PAGE TEXT —
# # # # #

TO WHICH IS PREFIXED THE WORK OF GEORGE GISSING AN
INTRODUCTORY SURVEY BY THOMAS SECCOMBE

CONTENTS
THE WORK OF GEORGE GISSING
A CHRONOLOGICAL RECORD
THE HOUSE OF COBWEBS

A CAPITALIST
CHRISTOPHERSON
HUMPLEBEE
THE SCRUPULOUS FATHER
A POOR GENTLEMAN
MISS RODNEY'S LEISURE
A CHARMING FAMILY
A DAUGHTER OF THE LODGE
THE RIDING-WHIP
FATE AND THE APOTHECARY
TOPHAM'S CHANCE
A LODGER IN MAZE POND
THE SALT OF THE EARTH
THE PIG AND WHISTLE

THE WORK OF GEORGE GISSING
AN INTRODUCTORY SURVEY
'Les gens tout à fait heureux, forts et bien portants, sont-ils préparés
comme il faut pour comprendre, pénétrer, exprimer la vie, notre vie si
tourmentée et si courte?'
MAUPASSANT.

# # # # #

INSTRUCTION 1 — Decide whether each statement below agrees with the Gissing text, answering yes or no and quoting the deciding words: (a) The introductory survey is by Thomas Seccombe. (b) The epigraph is credited to Maupassant. (c) "The Pig and Whistle" is the first title listed after "The House of Cobwebs".
INSTRUCTION 2 — Extend the Gissing text past the Maupassant epigraph with the opening paragraph of the introductory survey.

# # # # #

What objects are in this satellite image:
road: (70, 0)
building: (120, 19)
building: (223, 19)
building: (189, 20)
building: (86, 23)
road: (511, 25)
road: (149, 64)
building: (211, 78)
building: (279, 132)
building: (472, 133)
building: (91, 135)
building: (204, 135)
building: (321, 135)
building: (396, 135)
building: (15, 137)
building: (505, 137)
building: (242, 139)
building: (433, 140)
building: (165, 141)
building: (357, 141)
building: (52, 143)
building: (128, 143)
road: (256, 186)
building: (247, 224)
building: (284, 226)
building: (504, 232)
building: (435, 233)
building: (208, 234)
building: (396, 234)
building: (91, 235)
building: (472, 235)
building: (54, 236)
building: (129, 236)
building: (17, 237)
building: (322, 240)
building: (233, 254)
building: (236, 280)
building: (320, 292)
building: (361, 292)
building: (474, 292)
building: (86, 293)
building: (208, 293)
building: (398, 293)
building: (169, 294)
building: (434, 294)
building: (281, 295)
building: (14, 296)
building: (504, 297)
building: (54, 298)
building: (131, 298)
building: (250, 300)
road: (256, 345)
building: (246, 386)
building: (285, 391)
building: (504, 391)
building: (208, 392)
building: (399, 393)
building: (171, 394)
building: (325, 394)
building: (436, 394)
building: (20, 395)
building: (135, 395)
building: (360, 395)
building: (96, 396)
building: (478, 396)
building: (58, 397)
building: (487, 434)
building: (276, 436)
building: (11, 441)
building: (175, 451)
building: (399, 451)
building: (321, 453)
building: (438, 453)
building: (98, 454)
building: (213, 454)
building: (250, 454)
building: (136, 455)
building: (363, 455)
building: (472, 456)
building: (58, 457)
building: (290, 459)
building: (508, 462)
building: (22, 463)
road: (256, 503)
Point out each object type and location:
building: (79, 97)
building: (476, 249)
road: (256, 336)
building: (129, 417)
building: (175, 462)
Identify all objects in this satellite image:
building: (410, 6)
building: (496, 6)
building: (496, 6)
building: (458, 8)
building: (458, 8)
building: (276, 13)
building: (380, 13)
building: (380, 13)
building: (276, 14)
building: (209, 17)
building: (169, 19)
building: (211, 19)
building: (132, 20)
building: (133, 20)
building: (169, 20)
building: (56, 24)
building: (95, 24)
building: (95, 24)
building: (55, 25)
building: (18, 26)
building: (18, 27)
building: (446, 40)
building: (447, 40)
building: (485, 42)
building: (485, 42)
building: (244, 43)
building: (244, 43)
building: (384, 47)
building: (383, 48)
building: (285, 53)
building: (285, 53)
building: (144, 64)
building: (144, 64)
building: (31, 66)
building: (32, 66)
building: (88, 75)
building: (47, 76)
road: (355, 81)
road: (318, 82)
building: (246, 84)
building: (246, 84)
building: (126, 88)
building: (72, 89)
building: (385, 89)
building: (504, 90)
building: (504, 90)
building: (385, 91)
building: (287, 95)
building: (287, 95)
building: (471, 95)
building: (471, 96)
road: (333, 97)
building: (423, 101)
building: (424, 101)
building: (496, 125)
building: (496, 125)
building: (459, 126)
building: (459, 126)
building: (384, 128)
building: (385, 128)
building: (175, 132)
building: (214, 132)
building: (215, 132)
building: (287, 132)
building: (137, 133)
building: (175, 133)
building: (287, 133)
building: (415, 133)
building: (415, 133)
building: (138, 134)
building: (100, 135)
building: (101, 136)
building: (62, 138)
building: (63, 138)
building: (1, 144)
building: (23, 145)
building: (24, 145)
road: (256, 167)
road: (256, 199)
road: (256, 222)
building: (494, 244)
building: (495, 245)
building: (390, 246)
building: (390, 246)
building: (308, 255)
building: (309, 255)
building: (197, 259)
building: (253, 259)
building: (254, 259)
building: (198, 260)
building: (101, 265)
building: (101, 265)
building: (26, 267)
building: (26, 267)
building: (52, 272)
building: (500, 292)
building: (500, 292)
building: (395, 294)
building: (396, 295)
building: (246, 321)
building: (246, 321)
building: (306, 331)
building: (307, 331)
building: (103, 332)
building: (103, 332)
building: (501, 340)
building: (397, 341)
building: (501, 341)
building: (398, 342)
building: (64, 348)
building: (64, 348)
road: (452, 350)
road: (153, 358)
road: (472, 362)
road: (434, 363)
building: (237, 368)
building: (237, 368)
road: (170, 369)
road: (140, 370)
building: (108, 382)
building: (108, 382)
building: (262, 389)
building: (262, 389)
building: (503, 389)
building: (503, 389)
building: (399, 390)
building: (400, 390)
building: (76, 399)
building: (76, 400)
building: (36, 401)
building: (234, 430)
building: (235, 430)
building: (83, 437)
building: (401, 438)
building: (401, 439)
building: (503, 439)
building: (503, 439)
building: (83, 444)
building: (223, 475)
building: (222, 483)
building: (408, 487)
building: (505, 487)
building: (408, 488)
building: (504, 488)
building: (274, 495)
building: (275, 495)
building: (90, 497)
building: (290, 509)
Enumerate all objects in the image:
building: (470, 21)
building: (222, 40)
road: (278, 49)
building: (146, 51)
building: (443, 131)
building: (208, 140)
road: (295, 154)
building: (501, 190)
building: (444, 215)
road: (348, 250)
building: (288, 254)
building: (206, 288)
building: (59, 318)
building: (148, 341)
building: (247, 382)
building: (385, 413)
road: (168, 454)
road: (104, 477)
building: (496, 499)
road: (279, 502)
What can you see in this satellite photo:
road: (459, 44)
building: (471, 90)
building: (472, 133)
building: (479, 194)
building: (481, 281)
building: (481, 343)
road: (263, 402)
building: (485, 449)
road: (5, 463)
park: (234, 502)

# # # # #

RESPONSE 1 —
(a) Yes: "INTRODUCTORY SURVEY BY THOMAS SECCOMBE"
(b) Yes: "MAUPASSANT."
(c) No: "A CAPITALIST"

RESPONSE 2 —
In England during the sixties and seventies of last century the world of
books was dominated by one Gargantuan type of fiction. The terms
book and novel became almost synonymous in houses which were not
Puritan, yet where books and reading, in the era of few and unfree
libraries, were strictly circumscribed. George Gissing was no exception
to this rule. The English novel was at the summit of its reputation
during his boyish days. As a lad of eight or nine he remembered the
parts of Our Mutual Friend coming to the house, and could recall the
smile of welcome with which they were infallibly received. In the
dining-room at home was a handsomely framed picture which he
regarded with an almost idolatrous veneration. It was an engraved
portrait of Charles Dickens. Some of the best work of George Eliot,
Reade, and Trollope was yet to make its appearance; Meredith and
Hardy were still the treasured possession of the few; the reigning
models during the period of Gissing's adolescence were probably
Dickens and Trollope, and the numerous satellites of these great stars,

prominent among them Wilkie Collins, William Black, and Besant and
Rice.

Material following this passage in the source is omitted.